**WHAT IS NEEDED**
Starting at the line containing "longitude: -99.1401" and ending at the line containing "longitude: 78.5280", rewrite those lines with every "latitude" changed to "lat" and nothing else altered.

(Stored data)
▬▬▬▬▬▬

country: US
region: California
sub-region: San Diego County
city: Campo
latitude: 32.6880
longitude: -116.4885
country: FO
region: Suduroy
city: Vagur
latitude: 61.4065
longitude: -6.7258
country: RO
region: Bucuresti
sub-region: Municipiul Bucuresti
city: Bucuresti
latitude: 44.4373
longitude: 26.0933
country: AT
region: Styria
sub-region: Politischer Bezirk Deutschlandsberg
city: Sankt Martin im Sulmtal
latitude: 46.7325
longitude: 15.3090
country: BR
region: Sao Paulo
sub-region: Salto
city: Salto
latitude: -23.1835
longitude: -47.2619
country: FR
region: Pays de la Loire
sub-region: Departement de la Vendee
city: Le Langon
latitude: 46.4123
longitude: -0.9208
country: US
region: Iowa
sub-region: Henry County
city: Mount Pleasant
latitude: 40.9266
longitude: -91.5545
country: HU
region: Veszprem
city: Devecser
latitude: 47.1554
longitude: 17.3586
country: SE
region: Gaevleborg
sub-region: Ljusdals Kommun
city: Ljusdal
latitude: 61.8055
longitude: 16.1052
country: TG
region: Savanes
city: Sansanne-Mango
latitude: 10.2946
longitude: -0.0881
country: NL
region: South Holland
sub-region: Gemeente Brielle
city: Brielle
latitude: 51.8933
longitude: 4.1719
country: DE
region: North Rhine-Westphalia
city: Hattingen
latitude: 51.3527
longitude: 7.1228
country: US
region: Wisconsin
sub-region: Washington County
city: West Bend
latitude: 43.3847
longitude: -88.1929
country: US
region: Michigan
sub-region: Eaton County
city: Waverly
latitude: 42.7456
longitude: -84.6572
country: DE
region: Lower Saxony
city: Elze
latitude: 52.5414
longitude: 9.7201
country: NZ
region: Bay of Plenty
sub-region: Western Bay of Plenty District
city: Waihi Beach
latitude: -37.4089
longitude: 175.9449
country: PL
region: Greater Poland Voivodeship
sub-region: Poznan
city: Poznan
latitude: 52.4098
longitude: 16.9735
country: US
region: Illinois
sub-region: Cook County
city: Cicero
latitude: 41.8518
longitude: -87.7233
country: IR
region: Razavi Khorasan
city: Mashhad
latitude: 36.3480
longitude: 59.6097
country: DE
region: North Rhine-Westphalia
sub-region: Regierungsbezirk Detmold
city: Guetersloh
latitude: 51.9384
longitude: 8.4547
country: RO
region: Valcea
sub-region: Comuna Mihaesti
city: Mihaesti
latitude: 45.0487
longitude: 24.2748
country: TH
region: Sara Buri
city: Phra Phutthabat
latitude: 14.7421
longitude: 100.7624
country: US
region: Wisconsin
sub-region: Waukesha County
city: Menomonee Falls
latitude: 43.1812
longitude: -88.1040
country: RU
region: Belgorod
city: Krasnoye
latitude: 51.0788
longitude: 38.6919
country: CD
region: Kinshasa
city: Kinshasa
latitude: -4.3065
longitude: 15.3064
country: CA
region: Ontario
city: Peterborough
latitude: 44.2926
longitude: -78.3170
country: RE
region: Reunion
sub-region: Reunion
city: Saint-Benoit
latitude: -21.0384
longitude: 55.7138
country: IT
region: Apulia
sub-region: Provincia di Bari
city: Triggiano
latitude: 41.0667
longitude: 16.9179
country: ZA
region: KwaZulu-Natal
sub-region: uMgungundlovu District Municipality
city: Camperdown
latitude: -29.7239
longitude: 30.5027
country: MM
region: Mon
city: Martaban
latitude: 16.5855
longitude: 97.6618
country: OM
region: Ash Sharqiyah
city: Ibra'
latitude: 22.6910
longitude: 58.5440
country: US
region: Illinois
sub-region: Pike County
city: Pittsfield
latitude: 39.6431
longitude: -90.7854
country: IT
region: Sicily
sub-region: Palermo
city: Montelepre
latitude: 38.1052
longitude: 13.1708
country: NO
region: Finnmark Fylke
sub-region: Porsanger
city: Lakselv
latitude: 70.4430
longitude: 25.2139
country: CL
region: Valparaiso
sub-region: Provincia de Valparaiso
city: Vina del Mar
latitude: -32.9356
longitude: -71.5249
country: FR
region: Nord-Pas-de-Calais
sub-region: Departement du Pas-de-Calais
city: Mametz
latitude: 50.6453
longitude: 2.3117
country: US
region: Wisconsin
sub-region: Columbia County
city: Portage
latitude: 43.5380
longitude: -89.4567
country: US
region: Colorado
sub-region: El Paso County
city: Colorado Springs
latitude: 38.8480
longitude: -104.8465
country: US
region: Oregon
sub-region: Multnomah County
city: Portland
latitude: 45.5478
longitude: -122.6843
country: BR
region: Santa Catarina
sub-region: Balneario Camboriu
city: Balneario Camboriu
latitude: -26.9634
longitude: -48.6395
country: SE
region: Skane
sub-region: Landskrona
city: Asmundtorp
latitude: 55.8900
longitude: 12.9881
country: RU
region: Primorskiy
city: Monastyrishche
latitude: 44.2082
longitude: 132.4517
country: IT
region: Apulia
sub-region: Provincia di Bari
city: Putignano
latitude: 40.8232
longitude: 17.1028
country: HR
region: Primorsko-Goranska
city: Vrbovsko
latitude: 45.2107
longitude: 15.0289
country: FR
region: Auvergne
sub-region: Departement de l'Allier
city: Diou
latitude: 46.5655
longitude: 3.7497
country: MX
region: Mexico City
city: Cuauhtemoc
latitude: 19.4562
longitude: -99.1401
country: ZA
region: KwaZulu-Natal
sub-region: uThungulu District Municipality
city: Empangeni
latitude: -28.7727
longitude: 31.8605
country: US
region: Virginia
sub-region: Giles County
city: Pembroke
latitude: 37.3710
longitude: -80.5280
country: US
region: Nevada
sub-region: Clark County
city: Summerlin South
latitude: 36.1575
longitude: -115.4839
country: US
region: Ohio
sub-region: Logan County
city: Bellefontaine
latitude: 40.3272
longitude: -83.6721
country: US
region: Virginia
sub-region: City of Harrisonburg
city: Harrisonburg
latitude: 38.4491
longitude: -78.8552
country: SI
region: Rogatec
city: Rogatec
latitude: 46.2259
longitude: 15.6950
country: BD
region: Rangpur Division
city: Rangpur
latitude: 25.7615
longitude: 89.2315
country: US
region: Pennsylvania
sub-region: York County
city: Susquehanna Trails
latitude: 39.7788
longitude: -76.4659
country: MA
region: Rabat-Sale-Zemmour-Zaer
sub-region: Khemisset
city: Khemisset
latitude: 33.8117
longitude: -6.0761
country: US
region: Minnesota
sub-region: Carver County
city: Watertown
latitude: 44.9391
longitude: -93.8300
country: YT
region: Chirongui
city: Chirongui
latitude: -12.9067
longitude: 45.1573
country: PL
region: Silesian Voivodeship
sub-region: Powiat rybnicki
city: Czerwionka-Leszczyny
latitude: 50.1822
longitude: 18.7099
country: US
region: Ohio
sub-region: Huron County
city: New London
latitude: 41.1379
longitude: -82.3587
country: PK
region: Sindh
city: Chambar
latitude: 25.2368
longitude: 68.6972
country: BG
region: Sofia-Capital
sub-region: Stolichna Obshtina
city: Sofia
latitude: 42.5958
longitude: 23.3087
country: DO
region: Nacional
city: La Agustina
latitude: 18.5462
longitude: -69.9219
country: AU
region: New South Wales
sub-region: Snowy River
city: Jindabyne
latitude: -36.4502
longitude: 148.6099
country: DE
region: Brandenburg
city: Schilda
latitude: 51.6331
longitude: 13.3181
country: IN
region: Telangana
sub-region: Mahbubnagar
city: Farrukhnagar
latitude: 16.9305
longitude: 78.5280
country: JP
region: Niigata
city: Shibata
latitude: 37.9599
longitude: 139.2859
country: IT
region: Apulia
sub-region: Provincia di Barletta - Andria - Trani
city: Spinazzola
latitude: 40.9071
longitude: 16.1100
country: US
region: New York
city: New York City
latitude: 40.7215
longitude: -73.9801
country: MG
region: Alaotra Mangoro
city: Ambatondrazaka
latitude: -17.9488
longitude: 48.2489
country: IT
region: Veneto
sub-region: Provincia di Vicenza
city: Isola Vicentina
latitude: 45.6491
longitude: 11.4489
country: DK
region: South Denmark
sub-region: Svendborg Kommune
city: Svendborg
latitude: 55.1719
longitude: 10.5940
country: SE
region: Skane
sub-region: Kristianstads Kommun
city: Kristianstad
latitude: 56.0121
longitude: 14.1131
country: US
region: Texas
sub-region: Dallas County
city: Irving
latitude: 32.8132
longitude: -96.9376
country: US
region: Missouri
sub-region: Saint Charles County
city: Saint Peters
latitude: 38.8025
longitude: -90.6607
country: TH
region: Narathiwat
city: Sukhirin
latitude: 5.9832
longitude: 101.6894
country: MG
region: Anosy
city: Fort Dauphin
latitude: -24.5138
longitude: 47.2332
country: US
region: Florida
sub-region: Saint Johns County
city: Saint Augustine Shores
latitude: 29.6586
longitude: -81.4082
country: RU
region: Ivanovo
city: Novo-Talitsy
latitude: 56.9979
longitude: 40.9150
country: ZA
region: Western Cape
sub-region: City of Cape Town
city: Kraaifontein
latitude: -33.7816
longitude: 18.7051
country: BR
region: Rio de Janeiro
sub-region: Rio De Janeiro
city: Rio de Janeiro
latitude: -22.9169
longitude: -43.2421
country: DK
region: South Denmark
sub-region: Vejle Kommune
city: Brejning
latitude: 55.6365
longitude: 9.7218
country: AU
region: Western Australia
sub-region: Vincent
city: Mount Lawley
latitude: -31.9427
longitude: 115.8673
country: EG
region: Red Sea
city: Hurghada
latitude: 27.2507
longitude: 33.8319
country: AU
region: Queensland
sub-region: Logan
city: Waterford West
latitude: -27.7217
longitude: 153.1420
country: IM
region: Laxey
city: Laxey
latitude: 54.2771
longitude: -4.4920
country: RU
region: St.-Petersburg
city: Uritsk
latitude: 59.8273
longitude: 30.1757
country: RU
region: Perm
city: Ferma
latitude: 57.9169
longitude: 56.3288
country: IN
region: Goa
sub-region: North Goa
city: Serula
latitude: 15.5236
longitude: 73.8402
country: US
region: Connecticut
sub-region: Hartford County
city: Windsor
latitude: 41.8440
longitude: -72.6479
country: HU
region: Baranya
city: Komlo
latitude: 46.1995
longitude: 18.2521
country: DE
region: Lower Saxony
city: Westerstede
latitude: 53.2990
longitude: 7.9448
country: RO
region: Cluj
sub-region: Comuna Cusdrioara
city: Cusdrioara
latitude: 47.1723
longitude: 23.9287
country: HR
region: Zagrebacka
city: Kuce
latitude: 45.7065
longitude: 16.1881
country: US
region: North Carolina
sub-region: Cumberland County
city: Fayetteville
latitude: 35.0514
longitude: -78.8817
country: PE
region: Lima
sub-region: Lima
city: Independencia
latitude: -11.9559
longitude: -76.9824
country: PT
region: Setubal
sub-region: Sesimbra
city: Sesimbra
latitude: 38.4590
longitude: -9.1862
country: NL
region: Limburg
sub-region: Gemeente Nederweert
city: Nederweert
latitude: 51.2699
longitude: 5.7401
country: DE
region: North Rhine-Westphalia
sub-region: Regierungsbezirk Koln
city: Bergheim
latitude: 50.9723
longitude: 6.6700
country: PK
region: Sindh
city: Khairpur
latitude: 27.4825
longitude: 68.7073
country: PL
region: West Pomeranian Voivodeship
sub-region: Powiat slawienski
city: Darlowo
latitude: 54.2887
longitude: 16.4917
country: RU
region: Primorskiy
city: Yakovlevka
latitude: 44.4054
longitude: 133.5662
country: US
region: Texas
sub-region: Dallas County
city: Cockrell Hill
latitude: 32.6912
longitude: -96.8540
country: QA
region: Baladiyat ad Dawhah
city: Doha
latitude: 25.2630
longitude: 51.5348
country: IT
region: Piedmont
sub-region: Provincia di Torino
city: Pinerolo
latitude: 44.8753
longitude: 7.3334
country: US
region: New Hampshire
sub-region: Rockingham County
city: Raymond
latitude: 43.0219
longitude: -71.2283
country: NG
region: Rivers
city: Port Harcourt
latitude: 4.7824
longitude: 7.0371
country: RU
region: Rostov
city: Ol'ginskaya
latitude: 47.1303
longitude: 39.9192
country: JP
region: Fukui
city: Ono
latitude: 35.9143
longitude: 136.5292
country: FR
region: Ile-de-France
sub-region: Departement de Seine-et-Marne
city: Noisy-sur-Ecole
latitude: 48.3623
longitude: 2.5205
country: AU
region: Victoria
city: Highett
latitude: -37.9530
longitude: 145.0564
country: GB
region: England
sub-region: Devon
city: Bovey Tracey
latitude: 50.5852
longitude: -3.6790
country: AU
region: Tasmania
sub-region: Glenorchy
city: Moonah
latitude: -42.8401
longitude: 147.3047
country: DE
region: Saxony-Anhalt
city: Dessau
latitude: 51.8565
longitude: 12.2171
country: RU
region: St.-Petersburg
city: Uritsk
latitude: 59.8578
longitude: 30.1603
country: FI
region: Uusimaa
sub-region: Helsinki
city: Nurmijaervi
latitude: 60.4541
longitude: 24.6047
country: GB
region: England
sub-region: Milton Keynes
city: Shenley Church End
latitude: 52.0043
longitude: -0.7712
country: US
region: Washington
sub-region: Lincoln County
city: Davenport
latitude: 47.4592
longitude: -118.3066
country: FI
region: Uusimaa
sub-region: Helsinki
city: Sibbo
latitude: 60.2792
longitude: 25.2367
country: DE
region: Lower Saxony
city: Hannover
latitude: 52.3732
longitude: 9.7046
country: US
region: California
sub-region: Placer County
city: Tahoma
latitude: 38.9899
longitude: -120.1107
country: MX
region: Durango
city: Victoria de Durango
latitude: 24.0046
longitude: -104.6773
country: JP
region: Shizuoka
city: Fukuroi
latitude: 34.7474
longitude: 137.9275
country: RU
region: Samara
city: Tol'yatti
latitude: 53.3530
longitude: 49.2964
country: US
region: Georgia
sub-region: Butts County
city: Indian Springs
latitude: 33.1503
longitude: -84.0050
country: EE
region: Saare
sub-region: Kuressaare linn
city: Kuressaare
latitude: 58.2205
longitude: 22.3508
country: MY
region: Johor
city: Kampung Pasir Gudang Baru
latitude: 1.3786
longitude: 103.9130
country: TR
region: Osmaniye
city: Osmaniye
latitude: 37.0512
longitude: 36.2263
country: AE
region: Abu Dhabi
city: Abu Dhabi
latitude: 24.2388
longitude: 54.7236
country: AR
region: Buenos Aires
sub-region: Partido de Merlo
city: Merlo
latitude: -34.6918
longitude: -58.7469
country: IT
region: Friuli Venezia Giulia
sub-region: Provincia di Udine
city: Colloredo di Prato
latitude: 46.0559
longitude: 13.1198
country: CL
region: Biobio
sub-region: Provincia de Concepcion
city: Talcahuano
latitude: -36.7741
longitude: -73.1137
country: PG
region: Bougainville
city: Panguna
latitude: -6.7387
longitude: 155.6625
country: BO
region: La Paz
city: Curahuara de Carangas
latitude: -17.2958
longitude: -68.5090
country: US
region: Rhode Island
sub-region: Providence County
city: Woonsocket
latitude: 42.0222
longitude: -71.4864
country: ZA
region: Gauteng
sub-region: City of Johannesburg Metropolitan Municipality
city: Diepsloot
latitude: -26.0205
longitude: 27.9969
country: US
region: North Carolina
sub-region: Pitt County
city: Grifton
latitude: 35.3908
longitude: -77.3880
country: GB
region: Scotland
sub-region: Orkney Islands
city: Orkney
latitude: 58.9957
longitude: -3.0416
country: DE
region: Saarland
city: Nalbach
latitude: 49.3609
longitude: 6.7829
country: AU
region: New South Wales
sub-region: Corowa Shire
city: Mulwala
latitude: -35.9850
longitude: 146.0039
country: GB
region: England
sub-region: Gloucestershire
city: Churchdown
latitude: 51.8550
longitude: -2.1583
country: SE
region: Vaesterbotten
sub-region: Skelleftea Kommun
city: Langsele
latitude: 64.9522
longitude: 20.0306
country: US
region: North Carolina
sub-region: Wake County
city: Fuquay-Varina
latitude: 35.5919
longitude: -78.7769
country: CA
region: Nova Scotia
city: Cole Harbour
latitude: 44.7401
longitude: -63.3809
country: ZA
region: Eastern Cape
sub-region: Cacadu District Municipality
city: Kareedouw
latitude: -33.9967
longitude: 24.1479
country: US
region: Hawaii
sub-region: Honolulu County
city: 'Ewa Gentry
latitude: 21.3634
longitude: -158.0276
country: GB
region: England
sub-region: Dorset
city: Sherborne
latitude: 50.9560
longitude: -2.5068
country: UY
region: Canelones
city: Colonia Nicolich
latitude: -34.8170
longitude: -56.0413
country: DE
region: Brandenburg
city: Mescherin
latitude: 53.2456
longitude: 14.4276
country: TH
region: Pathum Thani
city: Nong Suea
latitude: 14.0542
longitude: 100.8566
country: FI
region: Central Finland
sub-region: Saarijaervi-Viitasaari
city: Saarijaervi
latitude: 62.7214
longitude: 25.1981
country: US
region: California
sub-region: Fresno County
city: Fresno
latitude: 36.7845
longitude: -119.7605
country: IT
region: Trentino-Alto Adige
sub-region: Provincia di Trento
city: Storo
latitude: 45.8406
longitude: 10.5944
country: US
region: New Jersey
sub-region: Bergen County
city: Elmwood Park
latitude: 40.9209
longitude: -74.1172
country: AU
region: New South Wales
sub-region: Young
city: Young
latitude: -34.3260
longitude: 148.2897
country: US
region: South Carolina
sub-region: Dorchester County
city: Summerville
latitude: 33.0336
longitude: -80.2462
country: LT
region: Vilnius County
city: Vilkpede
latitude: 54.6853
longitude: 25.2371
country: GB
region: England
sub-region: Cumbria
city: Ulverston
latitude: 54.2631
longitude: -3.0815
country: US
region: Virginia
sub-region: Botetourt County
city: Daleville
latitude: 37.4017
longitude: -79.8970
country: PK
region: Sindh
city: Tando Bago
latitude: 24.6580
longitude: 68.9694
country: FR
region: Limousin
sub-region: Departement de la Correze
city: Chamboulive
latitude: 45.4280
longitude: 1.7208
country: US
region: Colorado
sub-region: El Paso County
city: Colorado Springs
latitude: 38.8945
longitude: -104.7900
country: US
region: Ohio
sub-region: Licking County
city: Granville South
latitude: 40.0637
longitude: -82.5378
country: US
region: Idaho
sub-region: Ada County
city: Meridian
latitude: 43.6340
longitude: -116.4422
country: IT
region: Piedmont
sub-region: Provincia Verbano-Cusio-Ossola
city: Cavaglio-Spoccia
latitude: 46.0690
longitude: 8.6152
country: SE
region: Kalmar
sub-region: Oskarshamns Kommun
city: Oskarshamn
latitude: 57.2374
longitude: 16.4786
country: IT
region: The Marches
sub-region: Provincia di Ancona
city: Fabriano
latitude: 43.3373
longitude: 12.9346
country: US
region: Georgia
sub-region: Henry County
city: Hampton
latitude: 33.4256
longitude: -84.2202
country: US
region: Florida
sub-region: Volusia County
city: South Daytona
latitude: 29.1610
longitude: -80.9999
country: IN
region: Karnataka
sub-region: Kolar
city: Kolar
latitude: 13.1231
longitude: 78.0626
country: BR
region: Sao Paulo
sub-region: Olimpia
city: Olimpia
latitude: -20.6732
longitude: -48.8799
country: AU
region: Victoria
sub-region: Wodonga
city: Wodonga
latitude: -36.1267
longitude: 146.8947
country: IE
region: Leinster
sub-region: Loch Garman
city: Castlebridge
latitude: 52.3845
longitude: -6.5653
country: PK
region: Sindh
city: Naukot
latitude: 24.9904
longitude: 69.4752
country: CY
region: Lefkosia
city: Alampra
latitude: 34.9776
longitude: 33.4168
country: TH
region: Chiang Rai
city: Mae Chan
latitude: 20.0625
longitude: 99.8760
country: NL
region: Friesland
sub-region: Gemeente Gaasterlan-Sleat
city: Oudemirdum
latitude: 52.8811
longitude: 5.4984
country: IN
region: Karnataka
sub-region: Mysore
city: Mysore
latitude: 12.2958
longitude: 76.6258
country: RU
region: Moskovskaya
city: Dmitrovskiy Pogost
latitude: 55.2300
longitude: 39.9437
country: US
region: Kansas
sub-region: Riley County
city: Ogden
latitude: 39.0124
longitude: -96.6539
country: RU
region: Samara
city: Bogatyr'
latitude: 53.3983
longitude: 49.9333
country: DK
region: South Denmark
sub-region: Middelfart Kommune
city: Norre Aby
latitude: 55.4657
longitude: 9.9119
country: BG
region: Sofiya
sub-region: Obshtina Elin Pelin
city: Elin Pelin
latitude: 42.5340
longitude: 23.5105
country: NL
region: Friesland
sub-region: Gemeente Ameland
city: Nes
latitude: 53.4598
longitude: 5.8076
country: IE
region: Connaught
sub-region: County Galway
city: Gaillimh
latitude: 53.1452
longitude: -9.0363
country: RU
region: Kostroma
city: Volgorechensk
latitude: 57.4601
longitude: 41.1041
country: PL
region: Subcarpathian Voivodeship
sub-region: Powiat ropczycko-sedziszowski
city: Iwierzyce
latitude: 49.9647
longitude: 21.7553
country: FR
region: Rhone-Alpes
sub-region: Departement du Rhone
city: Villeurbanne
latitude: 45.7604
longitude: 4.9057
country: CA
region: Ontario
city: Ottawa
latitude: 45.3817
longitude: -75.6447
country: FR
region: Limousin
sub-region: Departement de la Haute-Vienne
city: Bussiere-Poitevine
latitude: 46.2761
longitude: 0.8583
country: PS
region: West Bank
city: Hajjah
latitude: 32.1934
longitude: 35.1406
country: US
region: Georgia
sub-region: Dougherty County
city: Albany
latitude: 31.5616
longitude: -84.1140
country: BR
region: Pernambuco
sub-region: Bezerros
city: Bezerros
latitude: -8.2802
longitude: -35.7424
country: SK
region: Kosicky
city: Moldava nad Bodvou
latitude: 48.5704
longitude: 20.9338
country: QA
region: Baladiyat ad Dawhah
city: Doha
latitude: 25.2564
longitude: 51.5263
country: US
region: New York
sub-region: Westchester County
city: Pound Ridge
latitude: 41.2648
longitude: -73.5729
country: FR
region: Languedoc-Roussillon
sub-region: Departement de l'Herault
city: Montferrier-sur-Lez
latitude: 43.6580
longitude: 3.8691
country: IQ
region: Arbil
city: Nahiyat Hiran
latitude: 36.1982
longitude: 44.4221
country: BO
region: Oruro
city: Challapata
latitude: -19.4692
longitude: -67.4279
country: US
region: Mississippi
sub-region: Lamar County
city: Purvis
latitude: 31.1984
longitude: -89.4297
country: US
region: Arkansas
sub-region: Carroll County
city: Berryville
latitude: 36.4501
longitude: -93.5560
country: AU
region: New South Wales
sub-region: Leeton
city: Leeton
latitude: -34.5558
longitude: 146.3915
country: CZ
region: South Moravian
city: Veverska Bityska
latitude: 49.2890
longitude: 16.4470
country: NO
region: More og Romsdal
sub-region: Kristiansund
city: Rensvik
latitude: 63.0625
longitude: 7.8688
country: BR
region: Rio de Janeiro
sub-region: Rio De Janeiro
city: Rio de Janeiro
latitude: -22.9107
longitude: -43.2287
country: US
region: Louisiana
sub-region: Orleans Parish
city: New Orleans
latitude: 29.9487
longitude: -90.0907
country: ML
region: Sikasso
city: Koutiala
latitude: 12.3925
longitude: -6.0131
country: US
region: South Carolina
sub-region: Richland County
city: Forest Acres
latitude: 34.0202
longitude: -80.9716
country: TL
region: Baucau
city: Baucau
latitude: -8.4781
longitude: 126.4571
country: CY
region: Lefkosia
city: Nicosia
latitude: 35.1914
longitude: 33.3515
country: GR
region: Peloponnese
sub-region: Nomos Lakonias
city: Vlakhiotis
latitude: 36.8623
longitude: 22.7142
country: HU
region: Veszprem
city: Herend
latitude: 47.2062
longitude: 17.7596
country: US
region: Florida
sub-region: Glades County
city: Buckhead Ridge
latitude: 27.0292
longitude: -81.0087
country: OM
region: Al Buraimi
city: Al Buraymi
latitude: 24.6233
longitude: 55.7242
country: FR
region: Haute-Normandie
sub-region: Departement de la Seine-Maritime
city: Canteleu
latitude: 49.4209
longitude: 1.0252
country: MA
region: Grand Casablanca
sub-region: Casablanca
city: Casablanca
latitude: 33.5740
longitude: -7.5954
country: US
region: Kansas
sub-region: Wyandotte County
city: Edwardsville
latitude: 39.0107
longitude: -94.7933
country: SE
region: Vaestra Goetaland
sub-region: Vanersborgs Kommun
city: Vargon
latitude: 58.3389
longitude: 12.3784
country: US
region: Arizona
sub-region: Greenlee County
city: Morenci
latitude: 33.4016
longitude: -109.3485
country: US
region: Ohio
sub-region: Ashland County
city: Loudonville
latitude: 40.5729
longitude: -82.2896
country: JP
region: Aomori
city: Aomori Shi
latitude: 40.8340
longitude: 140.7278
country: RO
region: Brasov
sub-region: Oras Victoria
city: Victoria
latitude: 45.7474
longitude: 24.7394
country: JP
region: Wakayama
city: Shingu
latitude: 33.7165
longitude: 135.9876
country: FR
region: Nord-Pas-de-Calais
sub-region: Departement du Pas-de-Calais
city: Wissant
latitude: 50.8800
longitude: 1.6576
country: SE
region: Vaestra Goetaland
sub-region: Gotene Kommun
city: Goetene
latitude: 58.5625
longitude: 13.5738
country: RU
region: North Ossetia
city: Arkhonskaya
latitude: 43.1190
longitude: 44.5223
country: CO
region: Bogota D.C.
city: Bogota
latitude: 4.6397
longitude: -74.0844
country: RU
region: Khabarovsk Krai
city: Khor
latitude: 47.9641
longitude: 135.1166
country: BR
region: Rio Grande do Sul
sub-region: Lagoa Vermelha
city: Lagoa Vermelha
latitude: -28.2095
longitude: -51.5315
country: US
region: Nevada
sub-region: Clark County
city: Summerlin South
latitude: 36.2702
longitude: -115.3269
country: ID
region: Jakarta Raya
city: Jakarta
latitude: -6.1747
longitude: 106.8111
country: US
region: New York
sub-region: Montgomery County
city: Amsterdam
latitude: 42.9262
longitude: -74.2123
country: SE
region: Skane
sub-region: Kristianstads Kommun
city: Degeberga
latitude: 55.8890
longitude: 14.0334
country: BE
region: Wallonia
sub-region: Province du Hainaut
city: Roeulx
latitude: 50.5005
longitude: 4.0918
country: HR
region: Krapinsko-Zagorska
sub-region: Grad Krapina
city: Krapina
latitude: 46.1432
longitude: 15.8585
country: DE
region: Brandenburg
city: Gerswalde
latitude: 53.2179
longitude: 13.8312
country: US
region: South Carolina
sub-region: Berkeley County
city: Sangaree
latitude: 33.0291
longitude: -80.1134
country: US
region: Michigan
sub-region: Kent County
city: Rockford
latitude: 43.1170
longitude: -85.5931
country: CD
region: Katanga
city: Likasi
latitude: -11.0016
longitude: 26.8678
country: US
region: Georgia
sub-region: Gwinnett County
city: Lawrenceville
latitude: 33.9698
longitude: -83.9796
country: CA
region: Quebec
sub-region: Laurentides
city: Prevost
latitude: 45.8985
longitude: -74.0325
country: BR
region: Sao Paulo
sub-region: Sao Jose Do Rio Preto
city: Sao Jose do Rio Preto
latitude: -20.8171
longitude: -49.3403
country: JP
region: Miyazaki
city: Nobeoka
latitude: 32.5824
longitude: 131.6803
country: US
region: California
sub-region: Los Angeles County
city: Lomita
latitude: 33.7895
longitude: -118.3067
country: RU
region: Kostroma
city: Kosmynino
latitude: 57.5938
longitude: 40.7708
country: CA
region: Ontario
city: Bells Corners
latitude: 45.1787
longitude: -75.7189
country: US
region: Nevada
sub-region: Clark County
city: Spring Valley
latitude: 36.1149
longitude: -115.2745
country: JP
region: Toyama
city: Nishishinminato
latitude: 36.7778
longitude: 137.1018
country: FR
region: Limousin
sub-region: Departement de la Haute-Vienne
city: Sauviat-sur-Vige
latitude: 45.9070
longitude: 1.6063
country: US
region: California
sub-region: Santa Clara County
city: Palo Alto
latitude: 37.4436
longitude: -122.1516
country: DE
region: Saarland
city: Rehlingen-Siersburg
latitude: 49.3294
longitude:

▬▬▬▬▬▬

**SOLUTION**
longitude: -99.1401
country: ZA
region: KwaZulu-Natal
sub-region: uThungulu District Municipality
city: Empangeni
lat: -28.7727
longitude: 31.8605
country: US
region: Virginia
sub-region: Giles County
city: Pembroke
lat: 37.3710
longitude: -80.5280
country: US
region: Nevada
sub-region: Clark County
city: Summerlin South
lat: 36.1575
longitude: -115.4839
country: US
region: Ohio
sub-region: Logan County
city: Bellefontaine
lat: 40.3272
longitude: -83.6721
country: US
region: Virginia
sub-region: City of Harrisonburg
city: Harrisonburg
lat: 38.4491
longitude: -78.8552
country: SI
region: Rogatec
city: Rogatec
lat: 46.2259
longitude: 15.6950
country: BD
region: Rangpur Division
city: Rangpur
lat: 25.7615
longitude: 89.2315
country: US
region: Pennsylvania
sub-region: York County
city: Susquehanna Trails
lat: 39.7788
longitude: -76.4659
country: MA
region: Rabat-Sale-Zemmour-Zaer
sub-region: Khemisset
city: Khemisset
lat: 33.8117
longitude: -6.0761
country: US
region: Minnesota
sub-region: Carver County
city: Watertown
lat: 44.9391
longitude: -93.8300
country: YT
region: Chirongui
city: Chirongui
lat: -12.9067
longitude: 45.1573
country: PL
region: Silesian Voivodeship
sub-region: Powiat rybnicki
city: Czerwionka-Leszczyny
lat: 50.1822
longitude: 18.7099
country: US
region: Ohio
sub-region: Huron County
city: New London
lat: 41.1379
longitude: -82.3587
country: PK
region: Sindh
city: Chambar
lat: 25.2368
longitude: 68.6972
country: BG
region: Sofia-Capital
sub-region: Stolichna Obshtina
city: Sofia
lat: 42.5958
longitude: 23.3087
country: DO
region: Nacional
city: La Agustina
lat: 18.5462
longitude: -69.9219
country: AU
region: New South Wales
sub-region: Snowy River
city: Jindabyne
lat: -36.4502
longitude: 148.6099
country: DE
region: Brandenburg
city: Schilda
lat: 51.6331
longitude: 13.3181
country: IN
region: Telangana
sub-region: Mahbubnagar
city: Farrukhnagar
lat: 16.9305
longitude: 78.5280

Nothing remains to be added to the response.